About this task — Please return the full listing exactly as written, with the images removed.

╭─ Input for this task

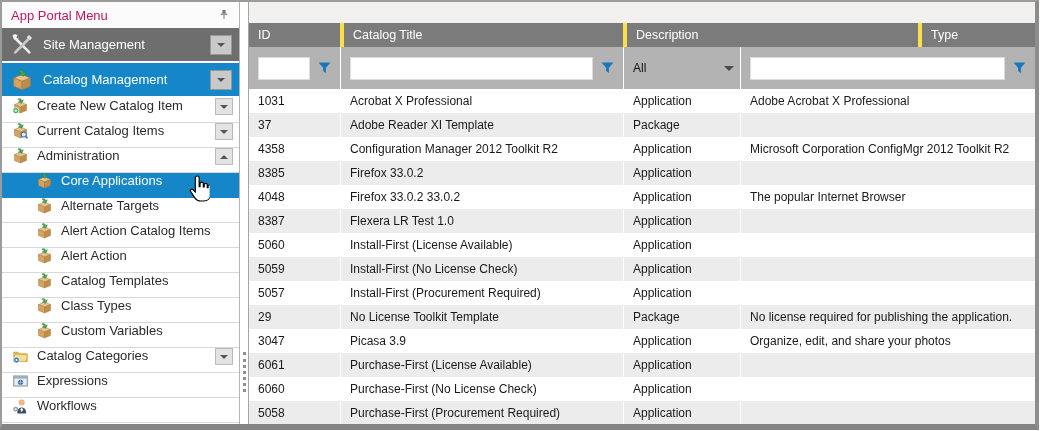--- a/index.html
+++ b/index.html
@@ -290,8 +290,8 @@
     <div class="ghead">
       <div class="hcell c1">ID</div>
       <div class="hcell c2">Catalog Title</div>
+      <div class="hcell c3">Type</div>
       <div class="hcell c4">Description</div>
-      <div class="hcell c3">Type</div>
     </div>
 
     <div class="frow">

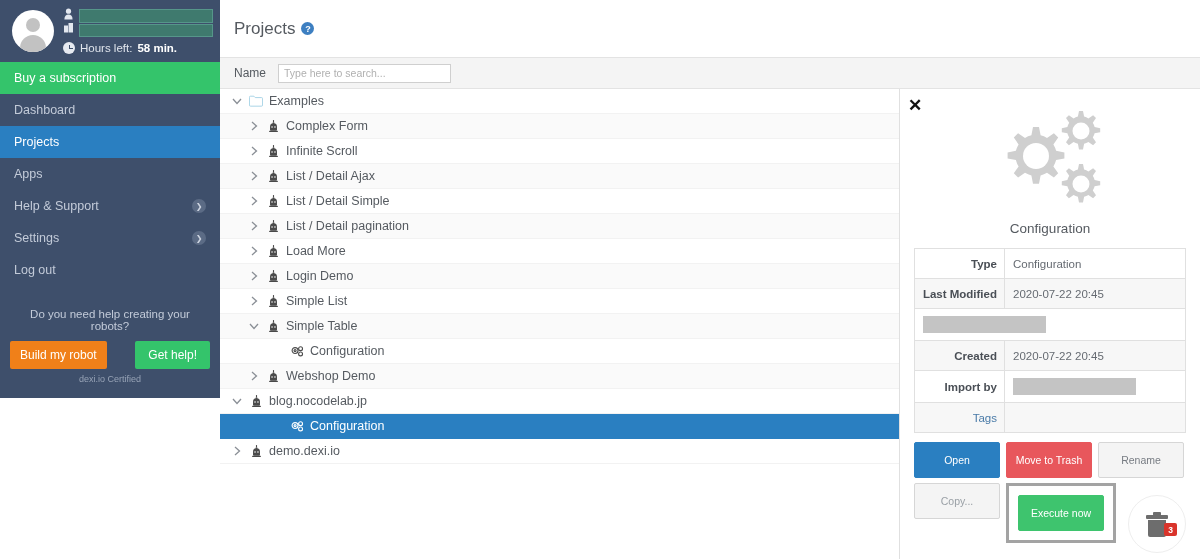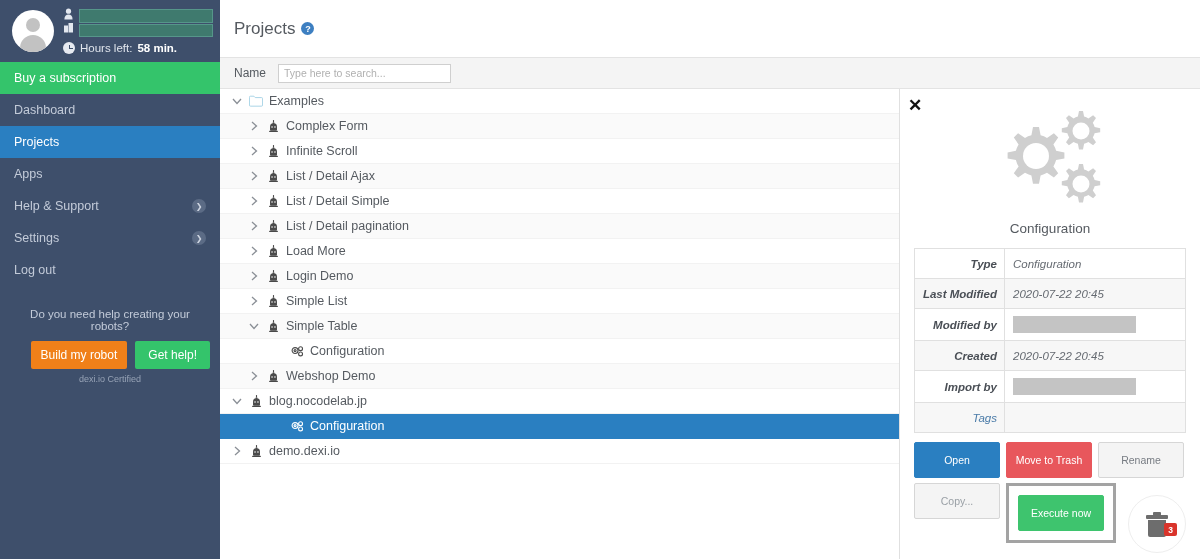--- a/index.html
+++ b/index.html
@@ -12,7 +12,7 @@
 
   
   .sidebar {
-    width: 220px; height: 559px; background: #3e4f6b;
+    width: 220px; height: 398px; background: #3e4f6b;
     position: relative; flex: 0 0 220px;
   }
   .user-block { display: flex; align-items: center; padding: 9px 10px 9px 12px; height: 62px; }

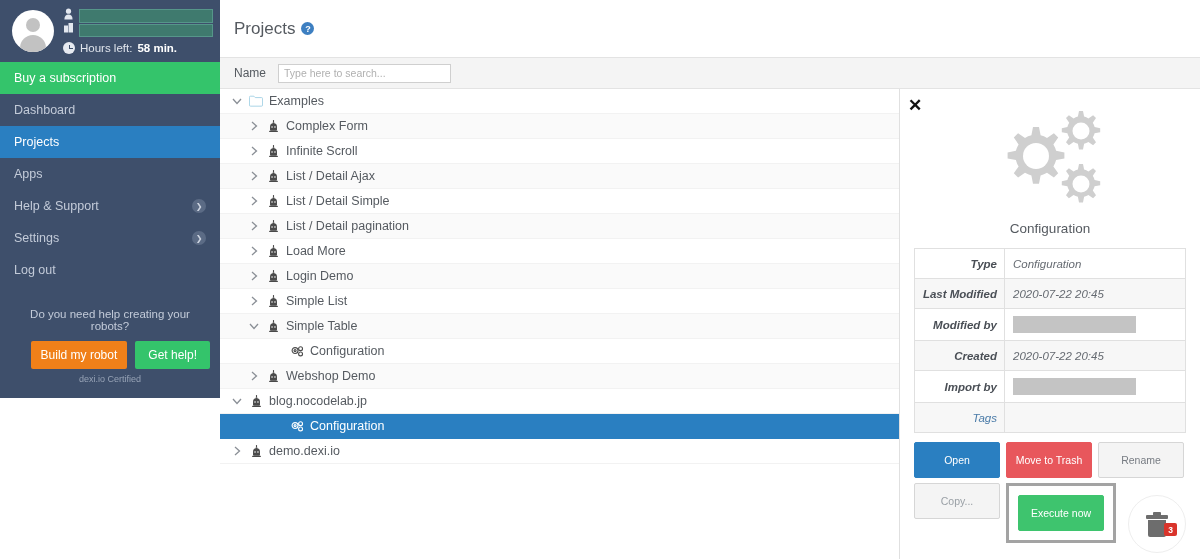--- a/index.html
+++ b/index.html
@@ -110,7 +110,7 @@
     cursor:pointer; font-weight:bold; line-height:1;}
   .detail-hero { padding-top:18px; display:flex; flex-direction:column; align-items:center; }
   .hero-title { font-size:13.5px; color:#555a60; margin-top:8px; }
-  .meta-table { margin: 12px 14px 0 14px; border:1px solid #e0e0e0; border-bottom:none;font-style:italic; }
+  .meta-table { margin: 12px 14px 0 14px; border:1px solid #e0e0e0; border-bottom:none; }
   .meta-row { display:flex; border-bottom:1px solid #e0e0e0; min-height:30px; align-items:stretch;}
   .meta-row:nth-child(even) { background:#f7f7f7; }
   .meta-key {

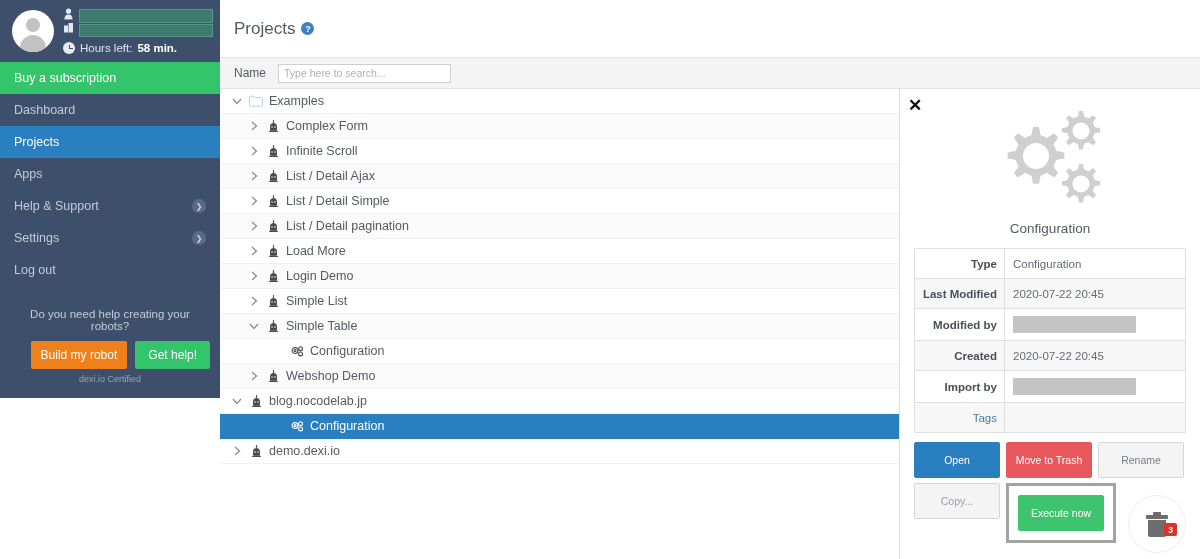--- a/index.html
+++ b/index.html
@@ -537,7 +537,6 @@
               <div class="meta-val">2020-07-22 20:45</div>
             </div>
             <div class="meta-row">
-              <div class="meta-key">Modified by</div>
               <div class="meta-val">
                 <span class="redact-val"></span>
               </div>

╰─

Task solution —
--- a/index.html
+++ b/index.html
@@ -290,8 +290,8 @@
     <div class="ghead">
       <div class="hcell c1">ID</div>
       <div class="hcell c2">Catalog Title</div>
+      <div class="hcell c3">Type</div>
       <div class="hcell c4">Description</div>
-      <div class="hcell c3">Type</div>
     </div>
 
     <div class="frow">

--- a/index.html
+++ b/index.html
@@ -12,7 +12,7 @@
 
   
   .sidebar {
-    width: 220px; height: 559px; background: #3e4f6b;
+    width: 220px; height: 398px; background: #3e4f6b;
     position: relative; flex: 0 0 220px;
   }
   .user-block { display: flex; align-items: center; padding: 9px 10px 9px 12px; height: 62px; }

--- a/index.html
+++ b/index.html
@@ -110,7 +110,7 @@
     cursor:pointer; font-weight:bold; line-height:1;}
   .detail-hero { padding-top:18px; display:flex; flex-direction:column; align-items:center; }
   .hero-title { font-size:13.5px; color:#555a60; margin-top:8px; }
-  .meta-table { margin: 12px 14px 0 14px; border:1px solid #e0e0e0; border-bottom:none;font-style:italic; }
+  .meta-table { margin: 12px 14px 0 14px; border:1px solid #e0e0e0; border-bottom:none; }
   .meta-row { display:flex; border-bottom:1px solid #e0e0e0; min-height:30px; align-items:stretch;}
   .meta-row:nth-child(even) { background:#f7f7f7; }
   .meta-key {

--- a/index.html
+++ b/index.html
@@ -537,7 +537,6 @@
               <div class="meta-val">2020-07-22 20:45</div>
             </div>
             <div class="meta-row">
-              <div class="meta-key">Modified by</div>
               <div class="meta-val">
                 <span class="redact-val"></span>
               </div>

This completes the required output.